* [Problem]: Using the entries below, return word for word the lines from the one containing "yaşayacağınız özel günlerinizin" up to and including the last.

* [Source records]:
[Start of section]

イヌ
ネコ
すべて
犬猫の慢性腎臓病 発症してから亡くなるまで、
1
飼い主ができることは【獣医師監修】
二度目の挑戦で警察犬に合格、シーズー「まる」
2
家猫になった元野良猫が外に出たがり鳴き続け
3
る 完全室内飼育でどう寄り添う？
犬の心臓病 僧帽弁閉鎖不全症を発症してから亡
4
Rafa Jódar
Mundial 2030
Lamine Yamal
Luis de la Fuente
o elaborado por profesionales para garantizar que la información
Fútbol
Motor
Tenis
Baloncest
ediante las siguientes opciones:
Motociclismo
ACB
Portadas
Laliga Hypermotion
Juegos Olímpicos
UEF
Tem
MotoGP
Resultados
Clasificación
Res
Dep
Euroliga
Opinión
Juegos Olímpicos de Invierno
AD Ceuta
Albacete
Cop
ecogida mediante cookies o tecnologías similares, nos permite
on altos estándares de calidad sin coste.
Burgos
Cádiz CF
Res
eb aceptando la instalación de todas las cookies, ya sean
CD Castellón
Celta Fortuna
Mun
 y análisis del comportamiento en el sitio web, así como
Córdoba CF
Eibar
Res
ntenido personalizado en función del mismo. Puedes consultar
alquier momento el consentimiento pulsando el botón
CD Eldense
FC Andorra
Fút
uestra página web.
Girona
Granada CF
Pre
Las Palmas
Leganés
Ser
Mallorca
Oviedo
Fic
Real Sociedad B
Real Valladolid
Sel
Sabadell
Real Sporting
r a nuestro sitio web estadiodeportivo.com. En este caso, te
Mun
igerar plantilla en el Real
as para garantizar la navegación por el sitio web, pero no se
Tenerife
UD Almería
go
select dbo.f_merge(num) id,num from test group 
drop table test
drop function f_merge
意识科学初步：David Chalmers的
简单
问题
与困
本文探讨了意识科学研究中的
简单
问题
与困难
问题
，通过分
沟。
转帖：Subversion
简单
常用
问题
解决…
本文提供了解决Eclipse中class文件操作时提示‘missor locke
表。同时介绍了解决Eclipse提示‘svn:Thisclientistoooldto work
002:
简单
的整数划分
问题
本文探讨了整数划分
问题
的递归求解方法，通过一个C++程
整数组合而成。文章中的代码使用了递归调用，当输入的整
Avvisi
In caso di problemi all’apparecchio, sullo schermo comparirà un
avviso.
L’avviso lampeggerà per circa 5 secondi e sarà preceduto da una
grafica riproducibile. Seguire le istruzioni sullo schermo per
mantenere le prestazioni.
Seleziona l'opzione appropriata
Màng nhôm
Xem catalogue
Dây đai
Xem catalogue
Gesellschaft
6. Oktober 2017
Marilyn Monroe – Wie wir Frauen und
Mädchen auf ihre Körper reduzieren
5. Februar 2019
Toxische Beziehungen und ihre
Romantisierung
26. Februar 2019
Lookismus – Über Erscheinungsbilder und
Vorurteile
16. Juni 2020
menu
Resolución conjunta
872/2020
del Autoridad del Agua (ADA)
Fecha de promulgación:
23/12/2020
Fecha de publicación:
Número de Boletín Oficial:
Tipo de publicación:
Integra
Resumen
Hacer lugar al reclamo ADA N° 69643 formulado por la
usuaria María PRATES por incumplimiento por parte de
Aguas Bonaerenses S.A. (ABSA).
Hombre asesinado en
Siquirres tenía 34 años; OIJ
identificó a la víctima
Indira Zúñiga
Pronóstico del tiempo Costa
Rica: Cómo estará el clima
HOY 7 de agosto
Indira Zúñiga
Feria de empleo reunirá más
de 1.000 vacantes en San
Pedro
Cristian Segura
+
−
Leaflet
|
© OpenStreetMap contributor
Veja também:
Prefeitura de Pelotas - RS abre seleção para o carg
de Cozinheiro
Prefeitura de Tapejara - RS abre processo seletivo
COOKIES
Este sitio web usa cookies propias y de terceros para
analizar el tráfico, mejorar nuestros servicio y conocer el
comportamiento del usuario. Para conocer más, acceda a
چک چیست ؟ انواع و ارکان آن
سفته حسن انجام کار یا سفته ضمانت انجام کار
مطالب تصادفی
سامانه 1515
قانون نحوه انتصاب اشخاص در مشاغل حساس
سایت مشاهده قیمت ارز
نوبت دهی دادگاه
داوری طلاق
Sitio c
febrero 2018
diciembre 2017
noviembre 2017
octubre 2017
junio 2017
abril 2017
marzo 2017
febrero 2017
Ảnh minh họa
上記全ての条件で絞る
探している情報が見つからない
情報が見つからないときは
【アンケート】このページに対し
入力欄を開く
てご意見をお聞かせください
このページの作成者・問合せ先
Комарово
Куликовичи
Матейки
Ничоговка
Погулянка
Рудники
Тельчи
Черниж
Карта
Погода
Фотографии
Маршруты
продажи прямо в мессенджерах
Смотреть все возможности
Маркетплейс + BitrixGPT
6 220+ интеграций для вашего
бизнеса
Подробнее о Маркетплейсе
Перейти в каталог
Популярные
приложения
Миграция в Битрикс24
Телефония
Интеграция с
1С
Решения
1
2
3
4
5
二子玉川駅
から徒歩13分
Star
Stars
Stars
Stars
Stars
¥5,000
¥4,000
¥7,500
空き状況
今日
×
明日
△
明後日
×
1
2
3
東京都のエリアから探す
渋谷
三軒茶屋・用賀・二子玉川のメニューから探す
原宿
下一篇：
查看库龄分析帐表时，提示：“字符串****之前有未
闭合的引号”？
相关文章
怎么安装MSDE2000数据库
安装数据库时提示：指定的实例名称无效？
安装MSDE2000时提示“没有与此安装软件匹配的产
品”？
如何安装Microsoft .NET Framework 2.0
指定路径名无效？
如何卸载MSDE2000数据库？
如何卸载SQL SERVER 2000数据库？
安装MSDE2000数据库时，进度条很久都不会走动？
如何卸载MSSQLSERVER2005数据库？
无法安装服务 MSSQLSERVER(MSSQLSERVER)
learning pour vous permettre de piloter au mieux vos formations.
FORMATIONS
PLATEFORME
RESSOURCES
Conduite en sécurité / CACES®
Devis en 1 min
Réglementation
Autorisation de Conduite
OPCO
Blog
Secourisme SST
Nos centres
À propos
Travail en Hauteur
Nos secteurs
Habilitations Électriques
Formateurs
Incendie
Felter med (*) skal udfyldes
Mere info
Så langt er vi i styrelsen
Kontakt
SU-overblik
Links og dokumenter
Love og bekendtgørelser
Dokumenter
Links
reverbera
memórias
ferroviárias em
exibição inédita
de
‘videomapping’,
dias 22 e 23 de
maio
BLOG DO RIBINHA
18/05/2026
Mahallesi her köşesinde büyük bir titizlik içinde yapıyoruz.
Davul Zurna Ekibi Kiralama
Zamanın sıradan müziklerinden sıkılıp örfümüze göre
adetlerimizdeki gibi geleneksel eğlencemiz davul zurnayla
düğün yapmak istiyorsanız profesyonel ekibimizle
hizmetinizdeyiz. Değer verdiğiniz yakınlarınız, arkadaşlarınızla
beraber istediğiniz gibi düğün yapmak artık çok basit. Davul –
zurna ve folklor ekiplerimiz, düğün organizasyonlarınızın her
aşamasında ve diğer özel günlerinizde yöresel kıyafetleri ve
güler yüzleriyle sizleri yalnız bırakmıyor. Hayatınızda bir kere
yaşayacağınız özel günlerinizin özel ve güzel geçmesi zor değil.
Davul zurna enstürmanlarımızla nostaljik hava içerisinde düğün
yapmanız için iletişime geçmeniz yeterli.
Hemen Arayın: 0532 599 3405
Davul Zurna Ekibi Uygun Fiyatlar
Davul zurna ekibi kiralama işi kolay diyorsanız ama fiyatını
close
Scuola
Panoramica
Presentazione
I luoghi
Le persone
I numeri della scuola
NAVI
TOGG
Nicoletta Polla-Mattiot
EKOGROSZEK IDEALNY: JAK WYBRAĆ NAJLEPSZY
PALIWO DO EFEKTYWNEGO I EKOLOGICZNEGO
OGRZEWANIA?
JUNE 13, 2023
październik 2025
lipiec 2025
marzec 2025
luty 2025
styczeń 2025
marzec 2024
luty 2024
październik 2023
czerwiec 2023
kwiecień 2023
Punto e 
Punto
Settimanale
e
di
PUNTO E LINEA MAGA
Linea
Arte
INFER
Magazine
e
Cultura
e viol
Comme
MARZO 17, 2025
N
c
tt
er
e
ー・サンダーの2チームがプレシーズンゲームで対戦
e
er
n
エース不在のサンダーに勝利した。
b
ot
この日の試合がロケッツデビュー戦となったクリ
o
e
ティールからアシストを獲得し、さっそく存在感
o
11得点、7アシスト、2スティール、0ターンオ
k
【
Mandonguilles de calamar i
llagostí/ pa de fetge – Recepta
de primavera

[End of section]

* [Result of this task]:
yaşayacağınız özel günlerinizin özel ve güzel geçmesi zor değil.
Davul zurna enstürmanlarımızla nostaljik hava içerisinde düğün
yapmanız için iletişime geçmeniz yeterli.
Hemen Arayın: 0532 599 3405
Davul Zurna Ekibi Uygun Fiyatlar
Davul zurna ekibi kiralama işi kolay diyorsanız ama fiyatını
close
Scuola
Panoramica
Presentazione
I luoghi
Le persone
I numeri della scuola
NAVI
TOGG
Nicoletta Polla-Mattiot
EKOGROSZEK IDEALNY: JAK WYBRAĆ NAJLEPSZY
PALIWO DO EFEKTYWNEGO I EKOLOGICZNEGO
OGRZEWANIA?
JUNE 13, 2023
październik 2025
lipiec 2025
marzec 2025
luty 2025
styczeń 2025
marzec 2024
luty 2024
październik 2023
czerwiec 2023
kwiecień 2023
Punto e 
Punto
Settimanale
e
di
PUNTO E LINEA MAGA
Linea
Arte
INFER
Magazine
e
Cultura
e viol
Comme
MARZO 17, 2025
N
c
tt
er
e
ー・サンダーの2チームがプレシーズンゲームで対戦
e
er
n
エース不在のサンダーに勝利した。
b
ot
この日の試合がロケッツデビュー戦となったクリ
o
e
ティールからアシストを獲得し、さっそく存在感
o
11得点、7アシスト、2スティール、0ターンオ
k
【
Mandonguilles de calamar i
llagostí/ pa de fetge – Recepta
de primavera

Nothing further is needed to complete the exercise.